If anything, I’m happy that a fictional universe could be so richly designed that I’d bother to ask these questions. “So say we all,” say the language geeks.

8 comments:

  1. Well, that's the point. They keep saying in the series that history is cyclical. "All this has happened before, all this will happen again."

    Also, the Number 7 model is never visually shown in Battlestar or the Caprica spin off. You can continue to hypothesize that model's appearance.

    As for the accents, you aren't taking it far enough. It implies that the different races of humanity come from different planets, similar to what South Park did in the "Cancelled" episode. Black people come from the black planet.

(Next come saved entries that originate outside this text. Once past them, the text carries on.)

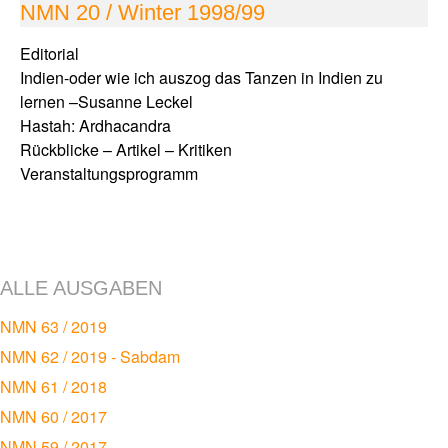
NMN 20 / Winter 1998/99
Editorial
Indien-oder wie ich auszog das Tanzen in Indien zu
lernen –Susanne Leckel
Hastah: Ardhacandra
Rückblicke – Artikel – Kritiken
Veranstaltungsprogramm
ALLE AUSGABEN
NMN 63 / 2019
NMN 62 / 2019 - Sabdam
NMN 61 / 2018
NMN 60 / 2017
NMN 59 / 2017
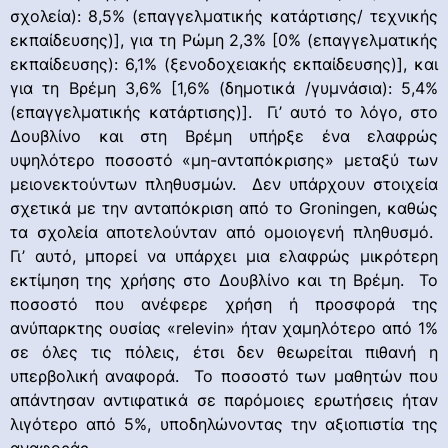
σχολεία): 8,5% (επαγγελματικής κατάρτισης/ τεχνικής
εκπαίδευσης)], για τη Ρώμη 2,3% [0% (επαγγελματικής
εκπαίδευσης): 6,1% (ξενοδοχειακής εκπαίδευσης)], και
για τη Βρέμη 3,6% [1,6% (δημοτικά /γυμνάσια): 5,4%
(επαγγελματικής κατάρτισης)]. Γι’ αυτό το λόγο, στο
Δουβλίνο και στη Βρέμη υπήρξε ένα ελαφρώς
υψηλότερο ποσοστό «μη-ανταπόκρισης» μεταξύ των
μειονεκτούντων πληθυσμών. Δεν υπάρχουν στοιχεία
σχετικά με την ανταπόκριση από το Groningen, καθώς
τα σχολεία αποτελούνταν από ομοιογενή πληθυσμό.
Γι’ αυτό, μπορεί να υπάρχει μια ελαφρώς μικρότερη
εκτίμηση της χρήσης στο Δουβλίνο και τη Βρέμη. Το
ποσοστό που ανέφερε χρήση ή προσφορά της
ανύπαρκτης ουσίας «relevin» ήταν χαμηλότερο από 1%
σε όλες τις πόλεις, έτσι δεν θεωρείται πιθανή η
υπερβολική αναφορά. Το ποσοστό των μαθητών που
απάντησαν αντιφατικά σε παρόμοιες ερωτήσεις ήταν
λιγότερο από 5%, υποδηλώνοντας την αξιοπιστία της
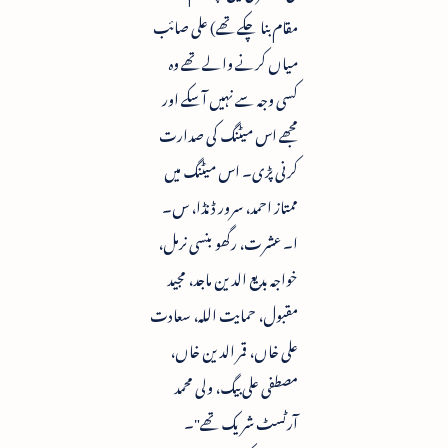
مقام بنا چکے تھے) علی صائب
میاں کرنے والے تھے وہ
کسی وجہ سے نہیں آسکے اور
مجھے اس میٹنگ کی صدارت
کرنی پڑی۔ اس میٹنگ میں
ممتاز احمد، سرور ڈنڈا، س۔
ا۔ عشرت، رگھو بنسی نرمل،
خواجہ بدیع الدین ماجد، مجید
مقبول، حمایت اللہ، سعادت
علی خاں، قمر الدین خاں،
مصطفی علی بیگ، ولی محمد
آرٹسٹ شریک تھے"۔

Kiwis come from the Kiwi planet.

    ReplyDelete
  2. LOVE that you've caught up with the show, but I thought you were going to address another, more nerdy language issue based on your post's title, one that's bothered me quite a bit...
    Frak. I'm totally down with it. But: When we make it present progressive--fraking--it just looks wrong, or, rather, looks like it would be pronounced with a long a. I thought of the word as "Frack" in my head until that one moment (around where you are) where we see that someone has spraypainted "Frak Earth" (or something) on one of Galactica's walls. I get that they wanted a 4-letter word since, y'know, 4-letter words and all, but that spelling has been eating away at me. Had to vent.
    Re: the accents. Yeah... a bit bothersome, but Mark: I don't think there was a real continuity among the accents/appearances. For example, Dee was... from Saggitaron? (It's been awhile) And when those Saggitaron (or whatever Dee's planet is) refugees show up on Galactica, they were reading more Eastern European to me. So... meh.

    ReplyDelete
  3. I just started watching it this weekend. I was so tired of everyone pushing it on me, and I had sort of reserved the series for the next time I was really sick or something. But BBC started showing it, and goddamn its exactly as good as they told me it was.

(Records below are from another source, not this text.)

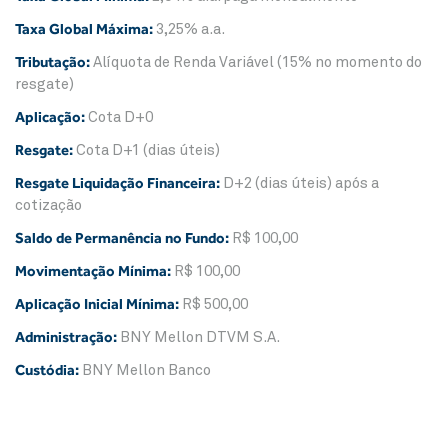
Taxa Global Máxima:
3,25% a.a.
Tributação:
Alíquota de Renda Variável (15% no momento do
resgate)
Aplicação:
Cota D+0
Resgate:
Cota D+1 (dias úteis)
Resgate Liquidação Financeira:
D+2 (dias úteis) após a
cotização
Saldo de Permanência no Fundo:
R$ 100,00
Movimentação Mínima:
R$ 100,00
Aplicação Inicial Mínima:
R$ 500,00
Administração:
BNY Mellon DTVM S.A.
Custódia:
BNY Mellon Banco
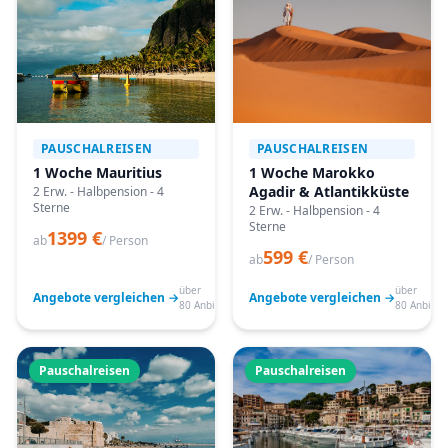
PAUSCHALREISEN
PAUSCHALREISEN
1 Woche Mauritius
1 Woche Marokko
Agadir & Atlantikküste
2 Erw. - Halbpension - 4
Sterne
2 Erw. - Halbpension - 4
Sterne
1399 €
ab
/ Person
599 €
ab
/ Person
über
über
Angebote vergleichen →
Angebote vergleichen →
80 Anbieter
80 Anbiete
Pauschalreisen
Pauschalreisen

    But what bothers me is that I was already in love with Jamie Bamber from Law and Order UK, where he speaks with a normal British accent. Then in BSG he has this horrible nasal fake "american" accent? He sounds like a terrible high school math geek.

    ReplyDelete
  4. Batalla: See, I just can't buy the accents -- the notion that these ways of speaking that only started existing in the last 200 years or so would land on Earth, disappear into new language and then reform again. I know that 's the point of the show (time cycles) and I know I'm overthinking this, but it still bugs me.

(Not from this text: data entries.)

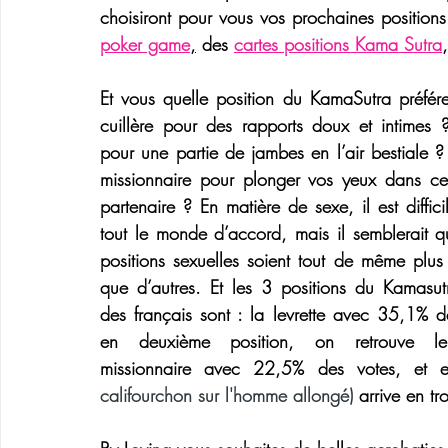
choisiront pour vous vos prochaines position
poker game
,
 des 
cartes positions Kama Sutra
Et vous quelle 
position du KamaSutra
 préfér
cuillère
 pour des rapports doux et intimes 
missionnaire 
pour plonger vos yeux dans ceu
partenaire ? En matière de sexe, il est diffici
tout le monde d’accord, mais il semblerait qu
positions sexuelles soient tout de même plus p
que d’autres
.
 Et les 
3 positions du Kamasutr
des français
 sont : 
la
 levrette avec 35,1% d
missionnaire 
avec 22,5% des votes, et e
califourchon sur l'homme allongé)
 arrive en t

    Bri: You're right. It should be fracking, not fraking. And re: the accents, I could lay it to rest as just part of an inconsequential conceit of the show, but the show actually showcases the accents -- by having actors speak in a voice other than their natural way of speaking (like Bamber) of having the accent be a crucial character trait (like Balthar, who traded in his hicksville accent for the more refined one he has today.)

    Bridget: Agreed, Bamber sounds much better with his British accent.

    ReplyDelete
  5. Damn this post. Now it's bugging me too! Also, because of this post, when the President made a comment saying that she "didn't want a witch hunt" and I was like -- how would they know what a witch hunt was? That's a saying to US because of the Salem Witch Trials. Did something EXACTLY LIKE THAT happen to in their past as well? And all because of this damn post.

    ReplyDelete
  6. why not "frakking"?

    ReplyDelete
  7. Megan: See? Exactly. Like, I can't really fault them for not constructing a whole new universe, per se, but it still bugs me.

    Goofy: Yes, "frakking" would also be acceptable.

    ReplyDelete
  8. Anonymous7:01 AM

    "Frak's" a callback to the original series, which had contrived several slang terms that sometimes get repeated in the reboot. You're right, though, it does seems out of place. It's something that bothered me too when I found out they were Earth's ancestors, a discovery I accidentally made partway through season 3 that lead to nitpicking and pedantry. They use a latin phrase in one episode, for example.